As they say, we live in a litigious society, so it is important to protect your personal assets if you are a small business owner. There are a couple of different structures that are typically utilized, and we will look at them here. If you would like to discuss them with one of our attorneys in person, simply send us a message requesting a consultation we will get back in touch with you promptly.
Limited Liability Companies
A very commonly used asset protection structure for small businesses is the limited liability company. If you were to go forward as the sole proprietor, if your business was sued for some reason, your personal assets would be available to the litigant seeking redress. From a legal perspective, there would be no difference between your resources and assets that are tied up in the business.
To provide a layer of protection, you could establish a limited liability company. When you do this, there is a clear separation between your assets and assets that are the property of the LLC. If someone is injured on the commercial property, or if you or an employee were to cause damages in some way, your personal property would be protected. Conversely, if someone sues you personally, assets in the limited liability company would be out of play.
There is something to take into consideration when you are looking at the value of a limited liability company for asset protection purposes. You are not allowed to convey personal assets into a limited liability company after you become aware of the fact that you are facing legal actions. This is looked upon as a fraudulent conveyance, and this type of activity is against the law.
In addition to the asset protection, there is a streamlined tax situation when you establish an LLC. You don’t have to pay taxes for the business along with separate personal income taxes. There is “pass-through” taxation, so you just claim business profits and losses on your personal income tax returns.

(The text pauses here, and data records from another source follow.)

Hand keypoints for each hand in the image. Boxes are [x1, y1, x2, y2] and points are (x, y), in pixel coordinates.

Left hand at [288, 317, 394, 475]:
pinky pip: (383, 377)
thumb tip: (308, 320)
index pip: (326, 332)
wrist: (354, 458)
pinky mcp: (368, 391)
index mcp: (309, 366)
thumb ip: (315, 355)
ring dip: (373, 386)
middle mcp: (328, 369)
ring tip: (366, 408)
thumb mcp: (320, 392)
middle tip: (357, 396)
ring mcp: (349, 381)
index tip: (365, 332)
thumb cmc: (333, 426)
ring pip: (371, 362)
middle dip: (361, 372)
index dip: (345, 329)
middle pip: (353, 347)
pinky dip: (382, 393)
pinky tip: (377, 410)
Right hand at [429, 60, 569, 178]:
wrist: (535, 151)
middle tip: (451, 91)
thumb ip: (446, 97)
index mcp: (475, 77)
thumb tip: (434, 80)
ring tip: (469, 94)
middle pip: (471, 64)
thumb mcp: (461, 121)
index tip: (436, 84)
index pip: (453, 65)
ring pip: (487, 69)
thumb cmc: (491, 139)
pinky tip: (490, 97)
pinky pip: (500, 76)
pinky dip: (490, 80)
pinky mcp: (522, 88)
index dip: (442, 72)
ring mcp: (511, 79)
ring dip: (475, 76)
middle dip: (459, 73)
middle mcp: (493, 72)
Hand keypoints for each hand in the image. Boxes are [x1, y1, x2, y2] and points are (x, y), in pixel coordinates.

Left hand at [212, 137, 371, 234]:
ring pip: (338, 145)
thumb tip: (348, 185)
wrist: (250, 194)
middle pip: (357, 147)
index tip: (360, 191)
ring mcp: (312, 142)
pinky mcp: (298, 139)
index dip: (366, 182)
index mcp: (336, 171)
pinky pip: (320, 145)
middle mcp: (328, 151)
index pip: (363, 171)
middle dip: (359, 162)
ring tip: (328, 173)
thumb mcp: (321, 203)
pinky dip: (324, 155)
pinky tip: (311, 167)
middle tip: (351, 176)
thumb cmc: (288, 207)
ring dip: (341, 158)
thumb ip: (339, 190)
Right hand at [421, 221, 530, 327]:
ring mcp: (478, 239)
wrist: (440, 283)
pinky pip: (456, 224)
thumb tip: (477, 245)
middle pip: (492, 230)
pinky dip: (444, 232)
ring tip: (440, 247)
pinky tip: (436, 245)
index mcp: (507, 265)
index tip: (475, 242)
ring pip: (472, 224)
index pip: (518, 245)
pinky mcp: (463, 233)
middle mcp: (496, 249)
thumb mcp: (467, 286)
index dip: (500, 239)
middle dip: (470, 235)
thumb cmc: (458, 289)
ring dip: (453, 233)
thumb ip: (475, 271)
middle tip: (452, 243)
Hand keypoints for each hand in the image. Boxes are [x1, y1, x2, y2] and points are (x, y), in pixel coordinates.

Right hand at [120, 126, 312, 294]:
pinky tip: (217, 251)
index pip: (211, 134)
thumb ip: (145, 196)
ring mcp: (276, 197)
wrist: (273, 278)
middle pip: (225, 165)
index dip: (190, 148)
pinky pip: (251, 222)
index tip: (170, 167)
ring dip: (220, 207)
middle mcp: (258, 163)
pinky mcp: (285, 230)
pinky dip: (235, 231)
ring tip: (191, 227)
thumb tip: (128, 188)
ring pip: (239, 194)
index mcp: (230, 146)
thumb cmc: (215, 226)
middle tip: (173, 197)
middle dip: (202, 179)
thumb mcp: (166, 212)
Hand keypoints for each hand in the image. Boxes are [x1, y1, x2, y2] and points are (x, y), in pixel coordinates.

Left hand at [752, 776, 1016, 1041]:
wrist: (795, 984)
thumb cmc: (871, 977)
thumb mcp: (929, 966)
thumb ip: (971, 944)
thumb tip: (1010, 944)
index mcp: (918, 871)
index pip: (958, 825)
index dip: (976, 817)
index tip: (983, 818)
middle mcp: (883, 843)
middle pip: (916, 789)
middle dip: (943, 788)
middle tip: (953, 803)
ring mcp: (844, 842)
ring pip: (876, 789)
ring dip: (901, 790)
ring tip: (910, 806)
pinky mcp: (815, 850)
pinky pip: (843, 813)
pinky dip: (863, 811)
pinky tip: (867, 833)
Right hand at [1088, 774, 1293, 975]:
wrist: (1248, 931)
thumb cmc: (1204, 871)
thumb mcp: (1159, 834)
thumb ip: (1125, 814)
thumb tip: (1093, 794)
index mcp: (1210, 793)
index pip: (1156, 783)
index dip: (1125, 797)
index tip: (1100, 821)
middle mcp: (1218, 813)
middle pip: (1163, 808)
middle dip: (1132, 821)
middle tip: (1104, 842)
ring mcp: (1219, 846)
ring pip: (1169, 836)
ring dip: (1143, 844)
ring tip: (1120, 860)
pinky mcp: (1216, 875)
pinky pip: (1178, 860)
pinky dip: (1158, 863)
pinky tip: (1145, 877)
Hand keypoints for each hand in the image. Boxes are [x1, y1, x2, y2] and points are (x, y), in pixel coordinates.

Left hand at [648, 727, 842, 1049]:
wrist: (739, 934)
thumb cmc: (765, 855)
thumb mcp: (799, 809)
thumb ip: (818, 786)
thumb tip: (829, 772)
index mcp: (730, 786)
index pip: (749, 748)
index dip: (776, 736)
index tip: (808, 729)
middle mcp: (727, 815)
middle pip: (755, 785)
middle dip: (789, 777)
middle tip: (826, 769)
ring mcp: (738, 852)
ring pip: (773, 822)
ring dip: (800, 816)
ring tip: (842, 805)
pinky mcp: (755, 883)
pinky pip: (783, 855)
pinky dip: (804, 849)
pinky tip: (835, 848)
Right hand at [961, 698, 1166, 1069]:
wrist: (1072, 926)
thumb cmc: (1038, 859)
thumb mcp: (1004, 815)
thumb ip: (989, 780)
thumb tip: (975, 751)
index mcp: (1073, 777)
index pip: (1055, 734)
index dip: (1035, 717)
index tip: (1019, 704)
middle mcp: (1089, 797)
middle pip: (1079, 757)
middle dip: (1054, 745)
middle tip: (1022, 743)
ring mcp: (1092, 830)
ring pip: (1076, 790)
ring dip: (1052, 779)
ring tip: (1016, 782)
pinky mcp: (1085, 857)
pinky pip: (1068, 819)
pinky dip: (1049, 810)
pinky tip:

Family Limited Partnerships
A family limited partnership is another asset protection tool that can be quite useful for some people. The best way to explain the value of FLPs would be to provide a hypothetical example. Let’s say that you are a physician, and you are also a real estate investor. You own a medical practice, and you have three apartment buildings. Of course, you also have significant personal resources including homes, bank accounts, and brokerage accounts.
If you were the direct owner of all of this property, and someone was seriously injured or killed in one of your buildings due to an act of negligence, all of it could be attached through a legal judgment. To prevent this possibility, you could convey each separate piece of property into a different family limited partnership.
You would be the general partner if you establish a family limited partnership, and family members that you choose would be limited partners. The general partner has absolute decision-making authority over the partnership. Getting back to our example, if someone sues the owner of one of the apartment buildings for negligence, it would be a single FLP. The rest of the property would be protected. Plus, you could leverage the property and maintain very limited equity in it, so there would not be a much for the litigant to take.
The asset protection works in the reverse manner as well. If you or any of the limited partners are personally sued, the assets that are in the family limited partnerships would be protected. Of course, your bank and brokerage accounts would be in a family limited partnership, so they would be protected if you were the target of a lawsuit.
Asset protection is the main reason why most people use family limited partnerships, but there can be another benefit. High net worth individuals can face exposure to that federal and state-level estate taxes. Resources that are held in family limited partnerships can potentially be transferred between partners at a transfer tax discount.